-- Quoted text --
★ ★ ★ ★
With that background, here is a concise depiction (provided here by Bloomberg columnist Matt Levine) of the hedge fund's chats with its pricing providers in 2015, demonstrating just how much the pricing process is based on art, rather than science.

  • Saba Capital's Weinstein: Z, where would you bid a few mm of the 29s with or without 5yr cds? ... 
  • Trader: most likely below where you care. 50- 2mm 
  • Weinstein: Yes, that is low I think. 
  • Trader: where would u bid? 
  • Weinstein: Who knows. See it quoted much higher. Actually you should change your 65/66 quote I guess. 
  • Trader: im happy to reflect any market you would like me to make 
  • Trader: i have no position 
  • Trader: and quote it only 
  • Trader: but thats the discount i would bid to go at risk 
  • Weinstein: Yeah, the quote seems wrong I guess. 
  • Trader: given how illiquid it is 
  • Trader: sure do u have a two sided market? 
  • Trader: or what is an appropriate quote? 
  • Weinstein: I guess if you only care at 50 on 2mm then probably 65/ for any size is wrong.
★ ★ ★ ★
-- Provided data --
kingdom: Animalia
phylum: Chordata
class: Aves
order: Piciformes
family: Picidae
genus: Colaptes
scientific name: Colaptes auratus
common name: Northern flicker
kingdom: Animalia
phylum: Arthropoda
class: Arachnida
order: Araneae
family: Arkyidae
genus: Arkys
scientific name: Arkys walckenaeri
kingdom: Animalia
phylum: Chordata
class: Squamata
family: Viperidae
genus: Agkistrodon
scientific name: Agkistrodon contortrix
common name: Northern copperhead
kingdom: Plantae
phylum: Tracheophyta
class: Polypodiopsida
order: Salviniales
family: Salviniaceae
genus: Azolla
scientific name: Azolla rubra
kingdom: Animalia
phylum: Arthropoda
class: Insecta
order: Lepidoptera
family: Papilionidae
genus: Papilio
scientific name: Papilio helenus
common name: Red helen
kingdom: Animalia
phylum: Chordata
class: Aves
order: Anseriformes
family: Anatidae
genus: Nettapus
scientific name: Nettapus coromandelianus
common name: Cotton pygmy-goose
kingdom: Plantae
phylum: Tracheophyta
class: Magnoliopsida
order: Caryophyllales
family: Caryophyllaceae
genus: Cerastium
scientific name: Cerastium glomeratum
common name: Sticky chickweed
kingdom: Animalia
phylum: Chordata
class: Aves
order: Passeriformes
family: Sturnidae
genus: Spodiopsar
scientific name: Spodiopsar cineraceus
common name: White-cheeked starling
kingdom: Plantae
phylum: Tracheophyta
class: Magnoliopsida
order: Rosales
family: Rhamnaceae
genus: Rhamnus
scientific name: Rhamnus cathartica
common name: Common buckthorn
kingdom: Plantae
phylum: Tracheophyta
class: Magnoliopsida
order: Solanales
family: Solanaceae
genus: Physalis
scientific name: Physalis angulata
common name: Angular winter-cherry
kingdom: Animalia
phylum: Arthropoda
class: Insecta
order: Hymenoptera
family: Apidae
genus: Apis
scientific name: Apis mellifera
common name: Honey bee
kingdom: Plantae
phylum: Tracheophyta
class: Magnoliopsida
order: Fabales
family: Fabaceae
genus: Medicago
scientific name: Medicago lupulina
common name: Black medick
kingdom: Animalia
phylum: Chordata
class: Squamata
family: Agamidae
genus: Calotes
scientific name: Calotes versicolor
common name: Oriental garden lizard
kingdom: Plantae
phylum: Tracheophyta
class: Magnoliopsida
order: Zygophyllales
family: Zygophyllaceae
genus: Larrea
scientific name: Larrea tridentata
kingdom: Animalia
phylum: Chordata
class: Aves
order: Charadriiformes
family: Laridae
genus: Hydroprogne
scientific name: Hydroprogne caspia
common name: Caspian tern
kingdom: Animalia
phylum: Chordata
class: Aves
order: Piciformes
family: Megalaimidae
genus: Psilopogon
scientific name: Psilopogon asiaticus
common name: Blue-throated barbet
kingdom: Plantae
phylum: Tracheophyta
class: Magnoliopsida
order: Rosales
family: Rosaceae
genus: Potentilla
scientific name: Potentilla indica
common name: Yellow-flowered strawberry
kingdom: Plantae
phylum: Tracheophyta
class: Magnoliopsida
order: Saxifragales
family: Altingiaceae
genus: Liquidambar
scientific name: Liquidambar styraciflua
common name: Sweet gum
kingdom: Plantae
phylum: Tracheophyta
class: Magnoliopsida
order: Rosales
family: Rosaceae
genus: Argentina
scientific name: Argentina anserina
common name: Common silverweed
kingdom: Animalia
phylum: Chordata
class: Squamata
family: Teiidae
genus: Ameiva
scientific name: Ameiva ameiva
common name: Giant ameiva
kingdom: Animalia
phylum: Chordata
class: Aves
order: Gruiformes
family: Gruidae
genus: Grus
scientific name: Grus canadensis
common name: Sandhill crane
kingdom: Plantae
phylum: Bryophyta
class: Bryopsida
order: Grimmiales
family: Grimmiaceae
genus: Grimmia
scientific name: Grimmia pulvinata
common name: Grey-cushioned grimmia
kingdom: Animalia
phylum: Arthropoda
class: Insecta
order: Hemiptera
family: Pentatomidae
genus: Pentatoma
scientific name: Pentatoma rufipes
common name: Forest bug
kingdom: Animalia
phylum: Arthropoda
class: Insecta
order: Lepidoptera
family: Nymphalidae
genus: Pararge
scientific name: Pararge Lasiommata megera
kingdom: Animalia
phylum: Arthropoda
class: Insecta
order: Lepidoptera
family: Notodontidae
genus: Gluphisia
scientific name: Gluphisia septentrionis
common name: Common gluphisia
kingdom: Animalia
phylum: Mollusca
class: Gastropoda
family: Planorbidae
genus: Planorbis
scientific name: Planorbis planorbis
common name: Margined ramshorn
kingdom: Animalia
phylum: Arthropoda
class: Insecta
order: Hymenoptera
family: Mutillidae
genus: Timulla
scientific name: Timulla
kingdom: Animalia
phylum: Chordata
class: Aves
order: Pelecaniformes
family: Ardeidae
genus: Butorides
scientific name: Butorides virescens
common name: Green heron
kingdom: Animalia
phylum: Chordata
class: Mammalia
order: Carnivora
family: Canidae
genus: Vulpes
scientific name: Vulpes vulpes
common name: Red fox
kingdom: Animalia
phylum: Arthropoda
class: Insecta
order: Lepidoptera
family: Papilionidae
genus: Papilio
★ ★ ★ ★
-- Problem details --
Pick up the excerpt about the hedge fund's 2015 pricing chats after its last line and write what follows.

-- Result of the task --
So we have reliance, for pricing purposes, on information produced by traders who are not really willing to meet their quotes, and whose quotes may differ depending on the size of the investment, and are therefore not well-tailored to depict the hedge fund's specific investment size. The quotes are just that, quotes.  Nothing more.

The concern, then, is that the next softening in the market will also be magnified by our pre-existing market's structural deficiencies: the issues of illiquidity, and our ability to cater appropriately for them in our pricing procedures, could again magnify the uncertainties at play and exacerbate the downturn.

Right now, the price is just not right for illiquid assets, and prices are not consistently applied across firms.  We are ill-advised to think that the prices presented are in any way reliable, given the clumsy (antiquated?) nature with which those prices are derived.

More on this topic soon.
~PF2

Wednesday, March 15, 2017

Can Deregulation and Open Data Solve the Credit Ratings Problem?

This blog is provided by guest contributor Marc Joffe.  The following views are his own, and do not necessarily reflect those of PF2.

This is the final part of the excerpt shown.